The shift has led to unintended consequences. Earlier this month after the JNU student’s union president Kanhaiya Kumar was grudgingly granted bail by a Magistrate’s Court, he returned to JNU as an all-conquering hero. After the exhilarating bout of ‘revolutionary’ slogans and excitable speeches, shown live on TV, we had the comic spectacle of the student leader being interviewed by nearly all the channels. This by itself is unexceptionable but what was laughable was the depiction of the articulate, rabble rousing Kanhaiya Kumar as a political philosopher with a ranking next to Plato or even Lenin. I don’t know whether this rather excessive elevation of the young man with JNU as his near-permanent address will result in Modi getting frazzled, losing his political touch and securing the BJP’s return to the opposition benches in Parliament. However, it has secured the construction of a make-believe world where politics can be played in the safe zones of the campus and the TV studios.
The centrality of Delhi in this political course has, quite predictably, led to the mainstreaming of ridiculous fringe tendencies. It has also led to the media believing it is now in the vanguard of change. A casual perusal of the social media reveals that anchors and reporters are less interested in covering news than in proffering their views in 140 characters.
This was also the reason why Sri Sri Ravi Shankar’s event took such a media beating. The AOL icon was portrayed as a dodgy godman because the battle had been elevated into a crusade against Hindu supporters of the PM. I daresay if the event on the Yamuna banks had been organised by an avowedly minority faith group, the media wouldn’t have turned Green guardians. They didn’t even turn guardians of the law when there was an assertion of religious power in Malda district earlier this year. Was that lapse merely a result of distance—Malda is located out of motorable distance from Delhi? Or was it because in today’s environment, all politics has to promote the desecration of an elected government? I guess asking such irritating questions just won’t do: it punctures the bubble in which some people are living.

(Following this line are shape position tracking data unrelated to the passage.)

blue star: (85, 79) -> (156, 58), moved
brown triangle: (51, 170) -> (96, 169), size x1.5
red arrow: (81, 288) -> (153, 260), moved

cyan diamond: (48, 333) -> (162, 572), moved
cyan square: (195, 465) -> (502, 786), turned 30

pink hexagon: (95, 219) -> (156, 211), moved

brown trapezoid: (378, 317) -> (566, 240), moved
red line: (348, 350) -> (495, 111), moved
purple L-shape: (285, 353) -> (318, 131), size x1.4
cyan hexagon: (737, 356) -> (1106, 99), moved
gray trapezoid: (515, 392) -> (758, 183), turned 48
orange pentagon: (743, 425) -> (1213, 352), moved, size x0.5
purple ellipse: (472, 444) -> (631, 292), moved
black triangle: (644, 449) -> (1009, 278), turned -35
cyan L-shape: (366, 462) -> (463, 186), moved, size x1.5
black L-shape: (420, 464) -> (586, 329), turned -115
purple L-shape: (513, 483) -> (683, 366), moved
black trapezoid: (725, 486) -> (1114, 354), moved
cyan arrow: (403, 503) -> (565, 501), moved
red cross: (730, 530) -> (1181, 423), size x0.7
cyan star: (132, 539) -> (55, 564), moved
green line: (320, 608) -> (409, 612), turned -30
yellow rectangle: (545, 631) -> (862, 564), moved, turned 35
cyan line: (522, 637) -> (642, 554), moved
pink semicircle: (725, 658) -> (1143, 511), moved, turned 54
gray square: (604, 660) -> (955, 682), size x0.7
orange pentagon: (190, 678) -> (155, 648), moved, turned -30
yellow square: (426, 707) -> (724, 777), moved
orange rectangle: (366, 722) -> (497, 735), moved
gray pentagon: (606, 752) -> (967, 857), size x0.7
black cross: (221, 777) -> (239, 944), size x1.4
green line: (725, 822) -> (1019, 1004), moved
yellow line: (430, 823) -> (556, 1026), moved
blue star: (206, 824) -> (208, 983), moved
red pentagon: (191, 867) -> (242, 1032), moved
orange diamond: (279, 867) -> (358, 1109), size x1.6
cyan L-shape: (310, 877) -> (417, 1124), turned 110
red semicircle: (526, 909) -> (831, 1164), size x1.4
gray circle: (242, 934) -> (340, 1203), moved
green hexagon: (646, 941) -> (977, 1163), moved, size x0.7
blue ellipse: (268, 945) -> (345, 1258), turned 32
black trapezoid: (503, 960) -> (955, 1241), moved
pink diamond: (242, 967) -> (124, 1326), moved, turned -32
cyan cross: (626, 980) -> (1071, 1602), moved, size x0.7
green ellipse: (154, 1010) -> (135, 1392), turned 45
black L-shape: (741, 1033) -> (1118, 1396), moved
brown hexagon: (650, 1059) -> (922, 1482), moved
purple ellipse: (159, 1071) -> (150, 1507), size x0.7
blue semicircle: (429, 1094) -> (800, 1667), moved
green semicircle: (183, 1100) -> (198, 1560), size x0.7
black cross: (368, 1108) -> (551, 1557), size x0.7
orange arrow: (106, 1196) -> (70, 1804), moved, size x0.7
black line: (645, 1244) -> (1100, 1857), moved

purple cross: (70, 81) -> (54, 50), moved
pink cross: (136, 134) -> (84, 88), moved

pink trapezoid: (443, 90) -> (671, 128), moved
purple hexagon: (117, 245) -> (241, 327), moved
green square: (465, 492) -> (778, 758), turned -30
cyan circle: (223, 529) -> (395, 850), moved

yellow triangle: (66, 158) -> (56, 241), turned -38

Sunday Pioneer, March 13, 2016
3 comments:
as usual,an excellent riposte to our english,delhi-centric media.but the fact is,it does not cut much ice beyond the few thousand smug delhiites who avidly follow ndtv and the like
Secularists have chosen to stew in the soup that they have brewed since decades.They can't support Sri sri or Baba Ramdev or and Sadhu for that matter.They can only take up such " non causes" - India is famous for such jumboories since ages.Why pick on this? You are right.They are shaken.
"I daresay if the event on the Yamuna banks had been organised by an avowedly minority faith group, the media wouldn’t have turned Green guardians."
I double dare say that event by minority(read muslim, that is what you meant at first place) would not have been allowed at fisrt place due to "security reasons" let alone army building bridges and ngt turning blind eye to destruction.